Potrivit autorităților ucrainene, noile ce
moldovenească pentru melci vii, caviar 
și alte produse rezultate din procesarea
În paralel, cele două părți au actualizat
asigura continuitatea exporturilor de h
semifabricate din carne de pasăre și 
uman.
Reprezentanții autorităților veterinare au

★ ★ ★

→ Your goal
Please reproduce the lines of this data, substituting "icre" for "caviar" wherever it occurs and leaving everything else unchanged.

→ Result of the task
Potrivit autorităților ucrainene, noile ce
moldovenească pentru melci vii, icre 
și alte produse rezultate din procesarea
În paralel, cele două părți au actualizat
asigura continuitatea exporturilor de h
semifabricate din carne de pasăre și 
uman.
Reprezentanții autorităților veterinare au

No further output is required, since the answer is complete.